Carta Pastoral de Mons. Carlos María Franzini, obispo de Rafaela,
para la Cuaresma de 2003


“Ustedes hermanos han sido llamados para vivir en la libertad, pero procuren que esta libertad no sea un pretexto para satisfacer los deseos carnales: háganse más bien servidores los unos de los otros, por medio del amor...” (Gal 5,13)


Queridos hermanos:

1. Al comenzar una vez más el tiempo de Cuaresma vuelvo a ponerme en comunicación con todos ustedes por medio de esta carta para invitarlos a vivir este tiempo de gracia y conversión, en actitud de escucha atenta de la Palabra, de austero recogimiento y de renovado compromiso solidario.

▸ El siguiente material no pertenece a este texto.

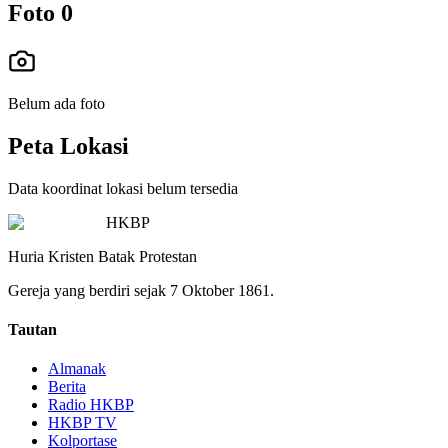
Foto
0
Belum ada foto
Peta Lokasi
Data koordinat lokasi belum tersedia
HKBP
Huria Kristen Batak Protestan
Gereja yang berdiri sejak 7 Oktober 1861.
Tautan
Almanak
Berita
Radio HKBP
HKBP TV
Kolportase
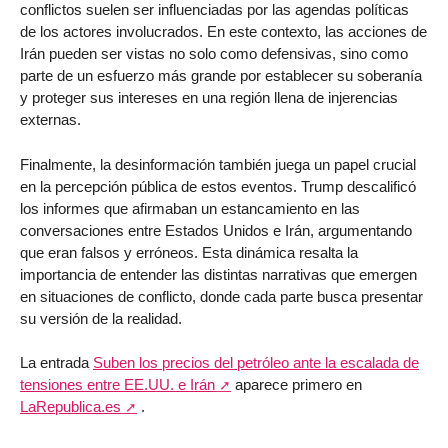
conflictos suelen ser influenciadas por las agendas políticas
de los actores involucrados. En este contexto, las acciones de
Irán pueden ser vistas no solo como defensivas, sino como
parte de un esfuerzo más grande por establecer su soberanía
y proteger sus intereses en una región llena de injerencias
externas.
Finalmente, la desinformación también juega un papel crucial
en la percepción pública de estos eventos. Trump descalificó
los informes que afirmaban un estancamiento en las
conversaciones entre Estados Unidos e Irán, argumentando
que eran falsos y erróneos. Esta dinámica resalta la
importancia de entender las distintas narrativas que emergen
en situaciones de conflicto, donde cada parte busca presentar
su versión de la realidad.
La entrada
Suben los precios del petróleo ante la escalada de
tensiones entre EE.UU. e Irán
aparece primero en
LaRepublica.es
.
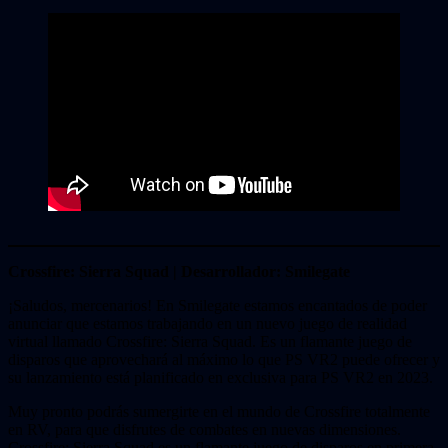
Crossfire: Sierra Squad | Desarrollador: Smilegate
¡Saludos, mercenarios! En Smilegate estamos encantados de poder
anunciar que estamos trabajando en un nuevo juego de realidad
virtual llamado Crossfire: Sierra Squad. Es un flamante juego de
disparos que aprovechará al máximo lo que PS VR2 puede ofrecer y
su lanzamiento está planificado en exclusiva para PS VR2 en 2023.
Muy pronto podrás sumergirte en el mundo de Crossfire totalmente
en RV, para que disfrutes de combates en nuevas dimensiones.
Crossfire: Sierra Squad es un flamante juego de disparos en primera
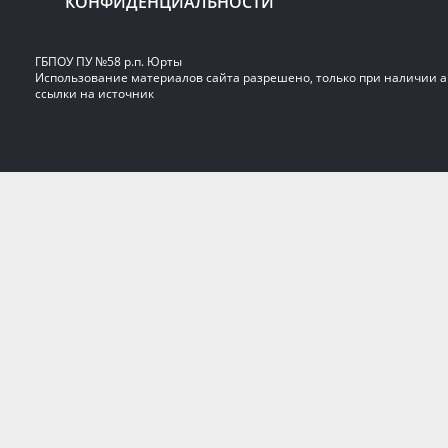
КОНФИДЕНЦИАЛЬНОСТИ
ГБПОУ ПУ №58 р.п. Юрты
Использование материалов сайта разрешено, только при наличии 
ссылки на источник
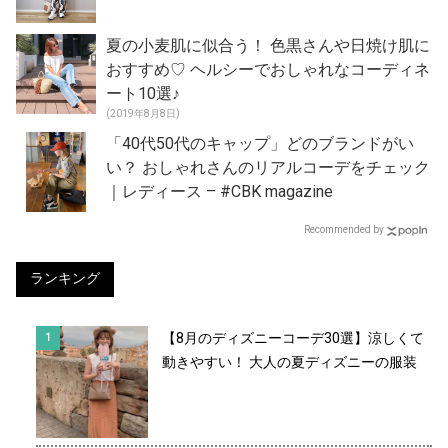
夏の小麦肌に似合う！ 色黒さんや日焼け肌に
おすすめ♡ ヘルシーでおしゃれなコーディネ
ート10選♪
(2019年8月8日)
「40代50代のキャップ」どのブランドがい
い？ おしゃれさんのリアルコーデをチェック
｜レディース – #CBK magazine
Recommended by
ランキング
【8月のディズニーコーデ30選】涼しくて
動きやすい！ 大人の夏ディズニーの服装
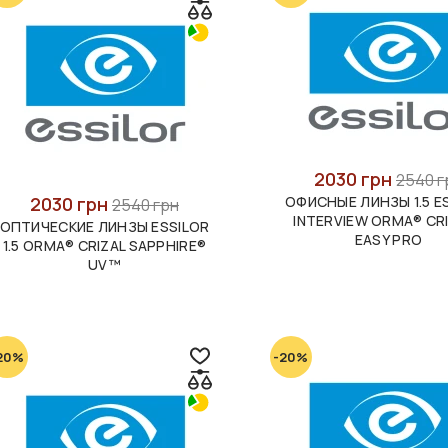
2030 грн
2540 г
2030 грн
ОФИСНЫЕ ЛИНЗЫ 1.5 E
2540 грн
INTERVIEW ORMA® CR
ОПТИЧЕСКИЕ ЛИНЗЫ ESSILOR
EASY PRO
1.5 ORMA® CRIZAL SAPPHIRE®
UV™
20%
-20%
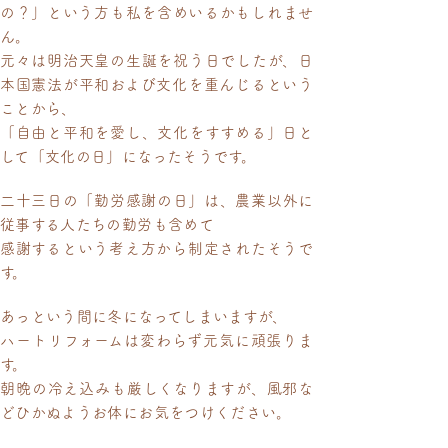
の？」という方も私を含めいるかもしれませ
ん。
元々は明治天皇の生誕を祝う日でしたが、日
本国憲法が平和および文化を重んじるという
ことから、
「自由と平和を愛し、文化をすすめる」日と
して「文化の日」になったそうです。
二十三日の「勤労感謝の日」は、農業以外に
従事する人たちの勤労も含めて
感謝するという考え方から制定されたそうで
す。
あっという間に冬になってしまいますが、
ハートリフォームは変わらず元気に頑張りま
す。
朝晩の冷え込みも厳しくなりますが、風邪な
どひかぬようお体にお気をつけください。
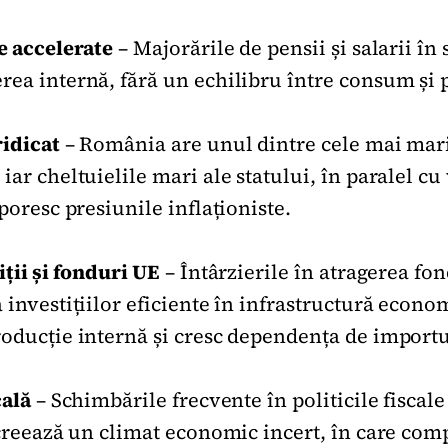
le accelerate
– Majorările de pensii și salarii în
rea internă, fără un echilibru între consum și 
ridicat
– România are unul dintre cele mai mari
iar cheltuielile mari ale statului, în paralel cu
sporesc presiunile inflaționiste.
iții și fonduri UE
– Întârzierile în atragerea fo
 investițiilor eficiente în infrastructură econ
roducție internă și cresc dependența de importu
cală
– Schimbările frecvente în politicile fiscale 
 creează un climat economic incert, în care comp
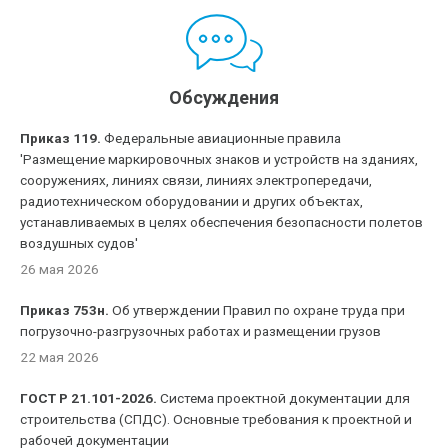
Обсуждения
Приказ 119.
Федеральные авиационные правила
'Размещение маркировочных знаков и устройств на зданиях,
сооружениях, линиях связи, линиях электропередачи,
радиотехническом оборудовании и других объектах,
устанавливаемых в целях обеспечения безопасности полетов
воздушных судов'
26 мая 2026
Приказ 753н.
Об утверждении Правил по охране труда при
погрузочно-разгрузочных работах и размещении грузов
22 мая 2026
ГОСТ Р 21.101-2026.
Система проектной документации для
строительства (СПДС). Основные требования к проектной и
рабочей документации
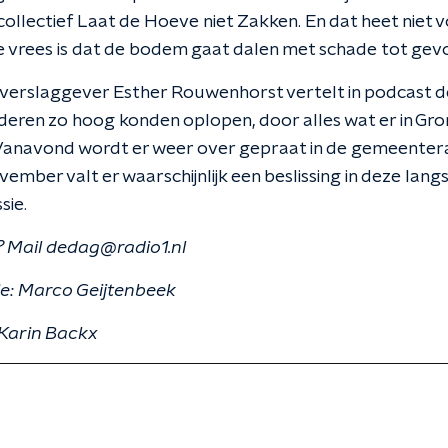
llectief Laat de Hoeve niet Zakken. En dat heet niet v
e vrees is dat de bodem gaat dalen met schade tot gevo
verslaggever Esther Rouwenhorst vertelt in podcast 
ren zo hoog konden oplopen, door alles wat er in Gron
Vanavond wordt er weer over gepraat in de gemeenter
ember valt er waarschijnlijk een beslissing in deze lan
sie.
 Mail dedag@radio1.nl
ie: Marco Geijtenbeek
 Karin Backx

2. El pasaje de la carta a los Gálatas que encabeza este texto nos recuerda una de las claves de la enseñanza paulina: la vida cristiana es un llamado a la libertad. Hoy nadie es cristiano sólo por tradición o porque  otros lo eligieron por uno. Hoy nadie es cristiano por presión social o por condicionamientos de cualquier tipo. Hoy nadie es cristiano para evadirse de la realidad presente o para instalarse en un determinado estilo de vida.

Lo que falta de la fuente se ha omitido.